Бенедиктов изумленно вытаращился на своего наставника. В устах папы Карла все эти слова — «отцы Церкви», «Христос», «Креститель», «ученики» иначе как с издевкой никогда не звучали. А тут — тон заговорщика и едва ли не покаянные слезы на блеклых глазах.
— И еще одну вещь не забудьте, — добавил Сикорис скорбно. — Именно вторник почитается в Церкви как день поминовения Предтечи. Так что запомните, Бенедиктов: вторник, одиннадцатое сентября.

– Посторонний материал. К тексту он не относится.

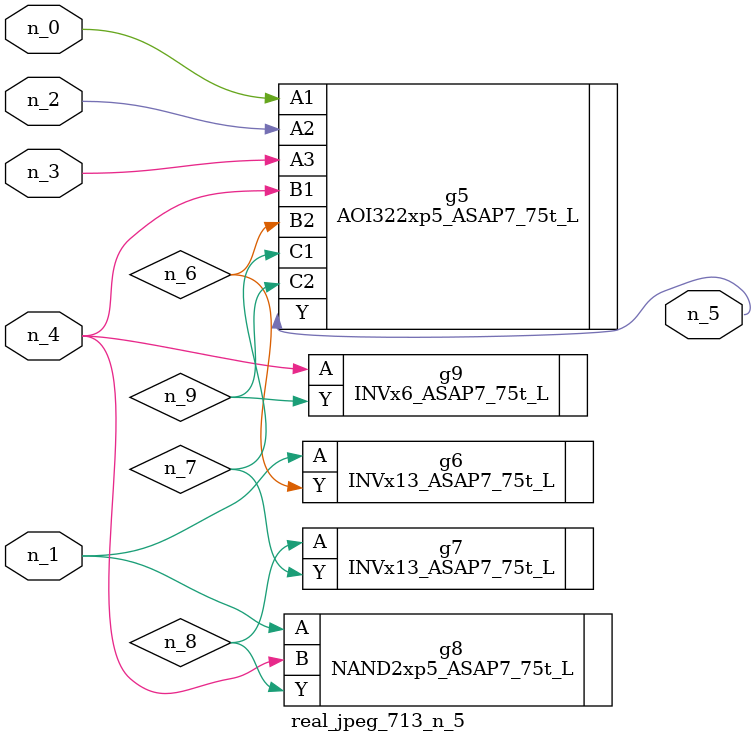
<source format=v>
module real_jpeg_713_n_5 (n_4, n_0, n_1, n_2, n_3, n_5);

input n_4;
input n_0;
input n_1;
input n_2;
input n_3;

output n_5;

wire n_8;
wire n_6;
wire n_7;
wire n_9;

AOI322xp5_ASAP7_75t_L g5 ( 
.A1(n_0),
.A2(n_2),
.A3(n_3),
.B1(n_4),
.B2(n_6),
.C1(n_7),
.C2(n_9),
.Y(n_5)
);

INVx13_ASAP7_75t_L g6 ( 
.A(n_1),
.Y(n_6)
);

NAND2xp5_ASAP7_75t_L g8 ( 
.A(n_1),
.B(n_4),
.Y(n_8)
);

INVx6_ASAP7_75t_L g9 ( 
.A(n_4),
.Y(n_9)
);

INVx13_ASAP7_75t_L g7 ( 
.A(n_8),
.Y(n_7)
);


endmodule
</source>
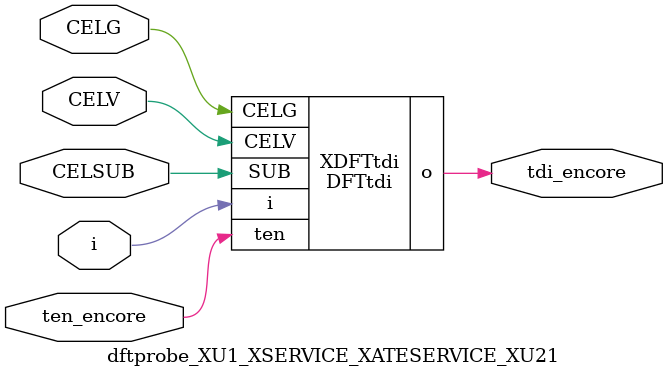
<source format=v>


module DFTtdi ( o, CELV, SUB, i, ten, CELG );

  input CELV;
  input ten;
  input i;
  output o;
  input CELG;
  input SUB;
endmodule


module dftprobe_XU1_XSERVICE_XATESERVICE_XU21 (i,tdi_encore,ten_encore,CELG,CELSUB,CELV);
input  i;
output  tdi_encore;
input  ten_encore;
input  CELG;
input  CELSUB;
input  CELV;

DFTtdi XDFTtdi(
  .i (i),
  .o (tdi_encore),
  .ten (ten_encore),
  .CELG (CELG),
  .SUB (CELSUB),
  .CELV (CELV)
);

endmodule


</source>
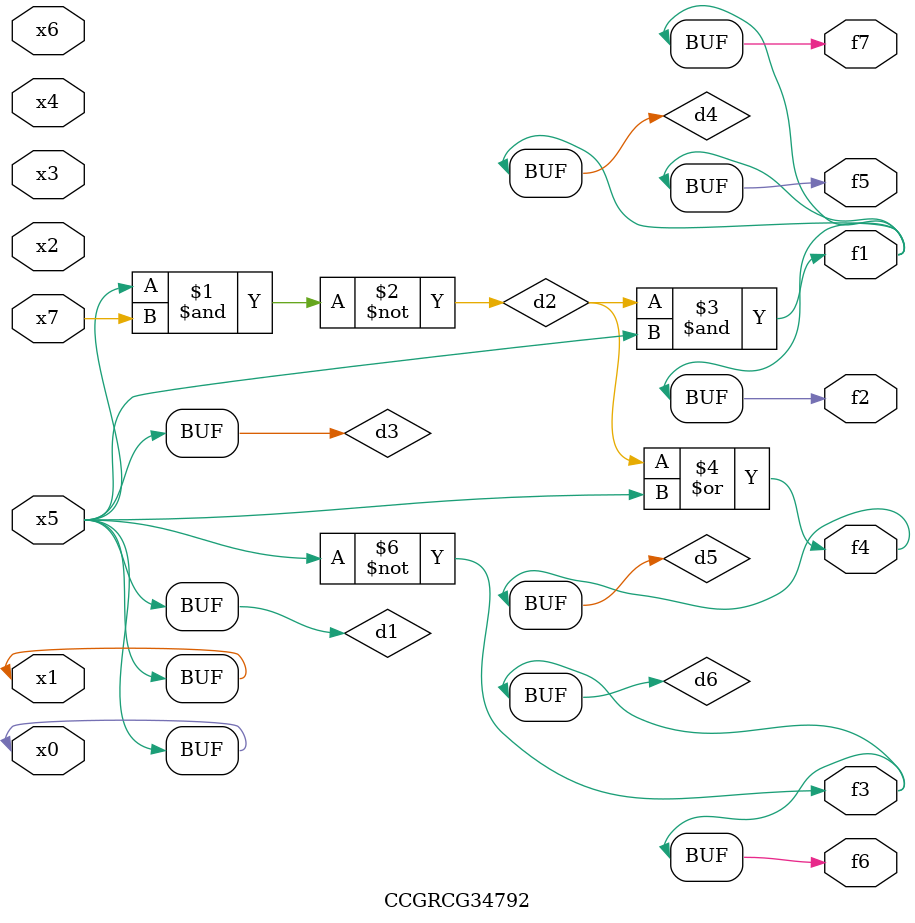
<source format=v>
module CCGRCG34792(
	input x0, x1, x2, x3, x4, x5, x6, x7,
	output f1, f2, f3, f4, f5, f6, f7
);

	wire d1, d2, d3, d4, d5, d6;

	buf (d1, x0, x5);
	nand (d2, x5, x7);
	buf (d3, x0, x1);
	and (d4, d2, d3);
	or (d5, d2, d3);
	nor (d6, d1, d3);
	assign f1 = d4;
	assign f2 = d4;
	assign f3 = d6;
	assign f4 = d5;
	assign f5 = d4;
	assign f6 = d6;
	assign f7 = d4;
endmodule

</source>
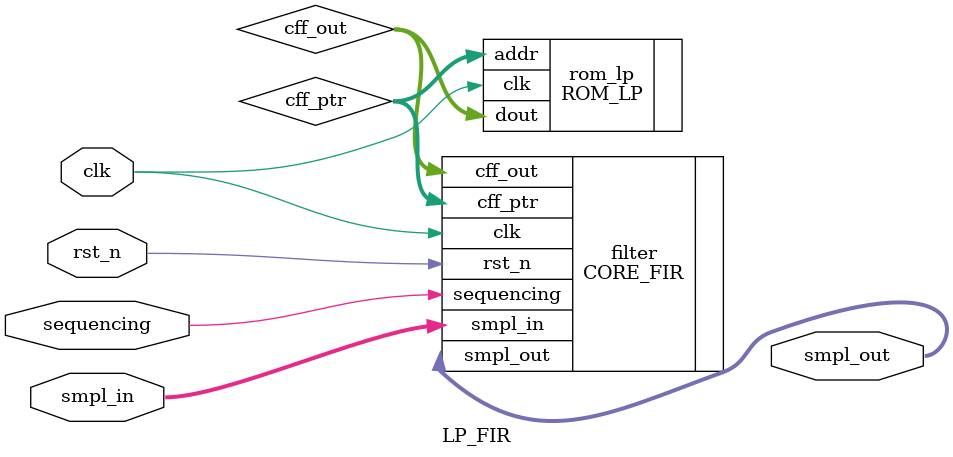
<source format=sv>
module LP_FIR(clk, rst_n, sequencing, smpl_in, smpl_out);
input clk, rst_n, sequencing;
input signed [15:0] smpl_in;

reg [9:0] cff_ptr;
wire signed [15:0] cff_out;
output reg [15:0] smpl_out;

ROM_LP rom_lp(.clk(clk), .addr(cff_ptr), .dout(cff_out));

CORE_FIR filter(.clk(clk),
                .rst_n(rst_n),
                .sequencing(sequencing),
                .smpl_in(smpl_in),
                .smpl_out(smpl_out),
                .cff_ptr(cff_ptr),
                .cff_out(cff_out)
                );


endmodule

</source>
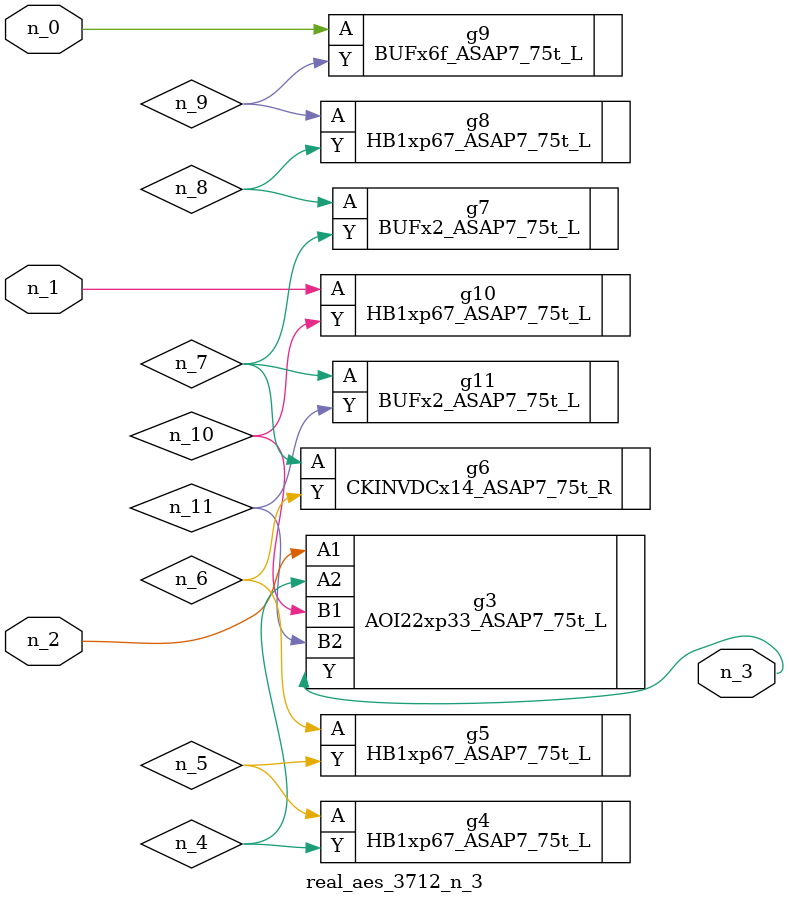
<source format=v>
module real_aes_3712_n_3 (n_0, n_2, n_1, n_3);
input n_0;
input n_2;
input n_1;
output n_3;
wire n_4;
wire n_5;
wire n_7;
wire n_8;
wire n_6;
wire n_9;
wire n_10;
wire n_11;
BUFx6f_ASAP7_75t_L g9 ( .A(n_0), .Y(n_9) );
HB1xp67_ASAP7_75t_L g10 ( .A(n_1), .Y(n_10) );
AOI22xp33_ASAP7_75t_L g3 ( .A1(n_2), .A2(n_4), .B1(n_10), .B2(n_11), .Y(n_3) );
HB1xp67_ASAP7_75t_L g4 ( .A(n_5), .Y(n_4) );
HB1xp67_ASAP7_75t_L g5 ( .A(n_6), .Y(n_5) );
CKINVDCx14_ASAP7_75t_R g6 ( .A(n_7), .Y(n_6) );
BUFx2_ASAP7_75t_L g11 ( .A(n_7), .Y(n_11) );
BUFx2_ASAP7_75t_L g7 ( .A(n_8), .Y(n_7) );
HB1xp67_ASAP7_75t_L g8 ( .A(n_9), .Y(n_8) );
endmodule
</source>
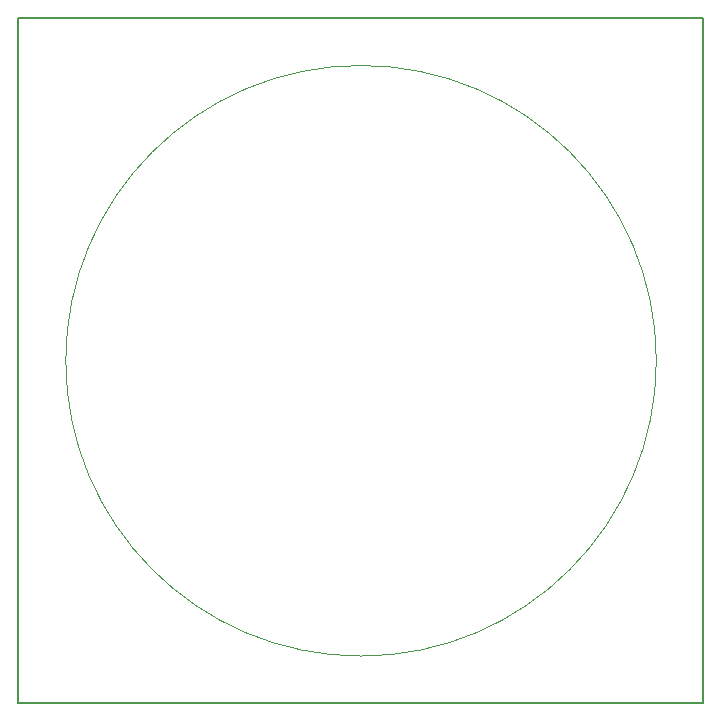
<source format=gbr>
%TF.GenerationSoftware,Altium Limited,Altium Designer,21.4.1 (30)*%
G04 Layer_Color=16711935*
%FSLAX42Y42*%
%MOMM*%
%TF.SameCoordinates,A5F8CCB8-1AD9-4863-A32E-EE0D6D21C85A*%
%TF.FilePolarity,Positive*%
%TF.FileFunction,Other,Mechanical_1*%
%TF.Part,Single*%
G01*
G75*
%TA.AperFunction,NonConductor*%
%ADD90C,0.10*%
%ADD91C,0.13*%
D90*
X2505Y-2D02*
G03*
X2505Y-2I-2500J0D01*
G01*
D91*
X-2900Y-2900D02*
X2900D01*
X-2900Y2900D02*
X2900D01*
Y-2900D02*
Y2900D01*
X-2900Y-2900D02*
Y2900D01*
%TF.MD5,76f58fc9a2e1269c0115b9c5393b44b4*%
M02*

</source>
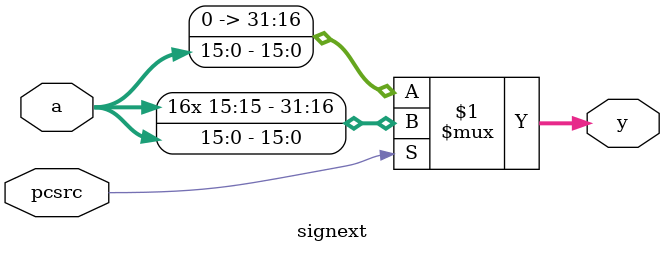
<source format=sv>
`timescale 1ns / 1ps


module signext(
    input wire pcsrc,
	input wire[15:0] a,
	output wire[31:0] y
    );

	assign y = pcsrc ? {{16{a[15]}},a}:{{16{1'b0}},a};
endmodule

</source>
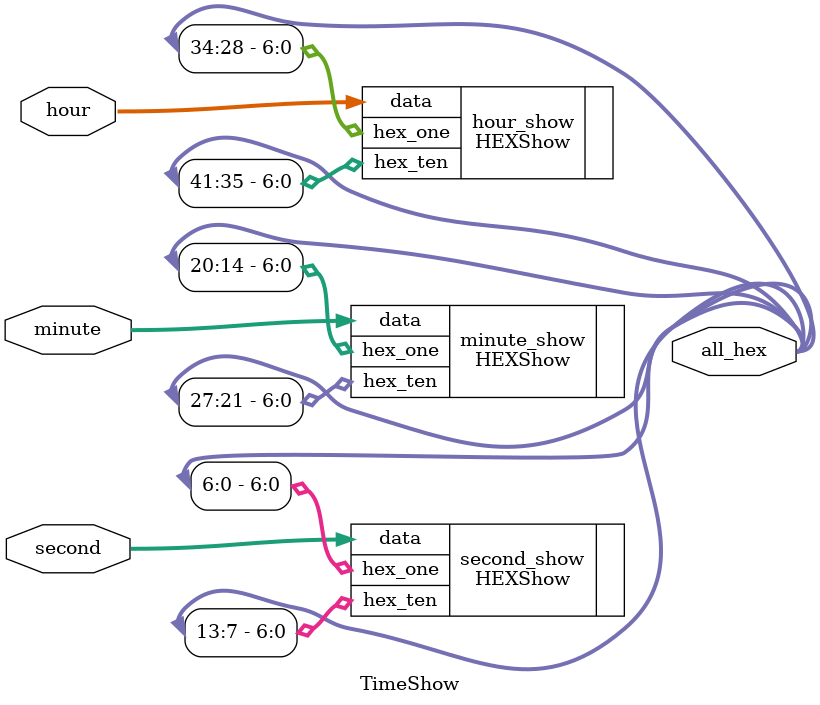
<source format=v>
/*
 * 该模块如名字所示，用于显示时间在HEX七段数码管上
 * 通过调用HEXShow来完成部分的显示
 * 目前没有打算有使能端进行控制
 */


module TimeShow(
	input [5:0] hour,
	input [5:0] minute,
	input [5:0] second,

	output [41:0] all_hex
	);

	HEXShow second_show(
		.data(second),
		.hex_one(all_hex[6:0]),
		.hex_ten(all_hex[13:7])
	);

	HEXShow minute_show(
		.data(minute),
		.hex_one(all_hex[20:14]),
		.hex_ten(all_hex[27:21])
	);

	HEXShow hour_show(
		.data(hour),
		.hex_one(all_hex[34:28]),
		.hex_ten(all_hex[41:35])
	);
	
	
endmodule

</source>
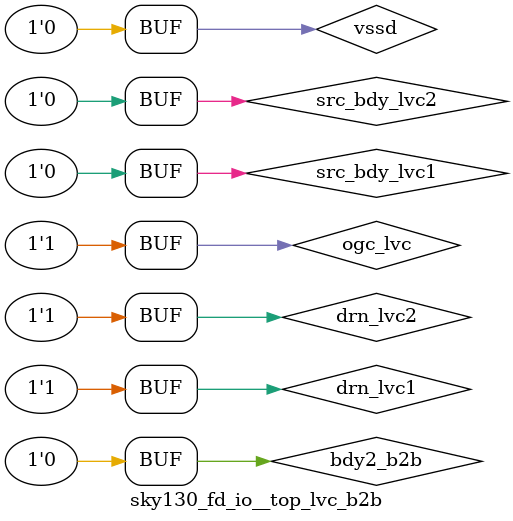
<source format=v>
/**
 * Copyright 2020 The SkyWater PDK Authors
 *
 * Licensed under the Apache License, Version 2.0 (the "License");
 * you may not use this file except in compliance with the License.
 * You may obtain a copy of the License at
 *
 *     https://www.apache.org/licenses/LICENSE-2.0
 *
 * Unless required by applicable law or agreed to in writing, software
 * distributed under the License is distributed on an "AS IS" BASIS,
 * WITHOUT WARRANTIES OR CONDITIONS OF ANY KIND, either express or implied.
 * See the License for the specific language governing permissions and
 * limitations under the License.
 *
 * SPDX-License-Identifier: Apache-2.0
 */

`ifndef SKY130_FD_IO__TOP_LVC_B2B_V
`define SKY130_FD_IO__TOP_LVC_B2B_V

/**
 * top_lvc_b2b:  Back-to-back ground domain joining diodes, standalone
 *
 * Verilog top module.
 */

`timescale 1ns / 1ps
`default_nettype none

module sky130_fd_io__top_lvc_b2b ( 
`ifdef USE_POWER_PINS
bdy2_b2b, drn_lvc1, drn_lvc2, ogc_lvc, src_bdy_lvc1, src_bdy_lvc2, vssd
`endif	// USE_POWER_PINS
 );

`ifdef USE_POWER_PINS
  inout src_bdy_lvc1;
  inout src_bdy_lvc2;
  inout ogc_lvc;
  inout drn_lvc1;
  inout bdy2_b2b;
  inout drn_lvc2;
  inout vssd;
`else	// USE_POWER_PINS
  supply0 src_bdy_lvc1;
  supply0 src_bdy_lvc2;
  supply1 ogc_lvc;
  supply1 drn_lvc1;
  supply0 bdy2_b2b;
  supply0 vssd;
  supply1 drn_lvc2;
`endif	// USE_POWER_PINS


endmodule

`default_nettype wire
`endif  // SKY130_FD_IO__TOP_LVC_B2B_V

</source>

Он закрыл глаза и задремал, а Бенедиктов после этого разговора, когда Сикориса похоронили всем институтом, а потом поминали в каминном зале на Пречистенке и вопреки обычаям и приличиям всех времен и народов едва не передрались, споря, а не был ли покойный тем самым предателем и кротом, который изрыл империю и сокрушил орден советских паралингвистов, Бенедиктов, в том споре не участвовавший, хотя знал много больше других, часами над узорами месяцев и лет сидел и считал цифры. Умом он понимал, что скорее всего надурил его старик, в открытую и наглую посмеялся, спровоцировал и польстил, но в то же время и самое сокровенное выболтал, едва ли не покаялся, переложив в чужую голову невыносимое знание. И тогда впрямь стало ему казаться, будто ничего он не придумал и вовсе не дурачил Питера тюремной ночью одиннадцатого сентября семьдесят третьего года, а действительно опять сплясала на чьем-то дне рождении неведомая Саломея, вытребовала у слабовольного, но очень могущественного человека по наущению злой матери невинную и неуступчивую душу. И хотя болтливый и мягкотелый сибарит Чичо, застрелившийся из фидельева — вот с кем надо было точно разбираться, почему его так долго терпят и кому нужен этот непотопляемый авианосец у берегов Флориды — автомата, меньше всего мог быть уподоблен заключенному в темницу аскету и праведнику Иоанну, все же некий общий исторический алгоритм чудовищного заговора, расправы и беззакония здесь прослеживался, и еще неизвестно, чем все это кончится.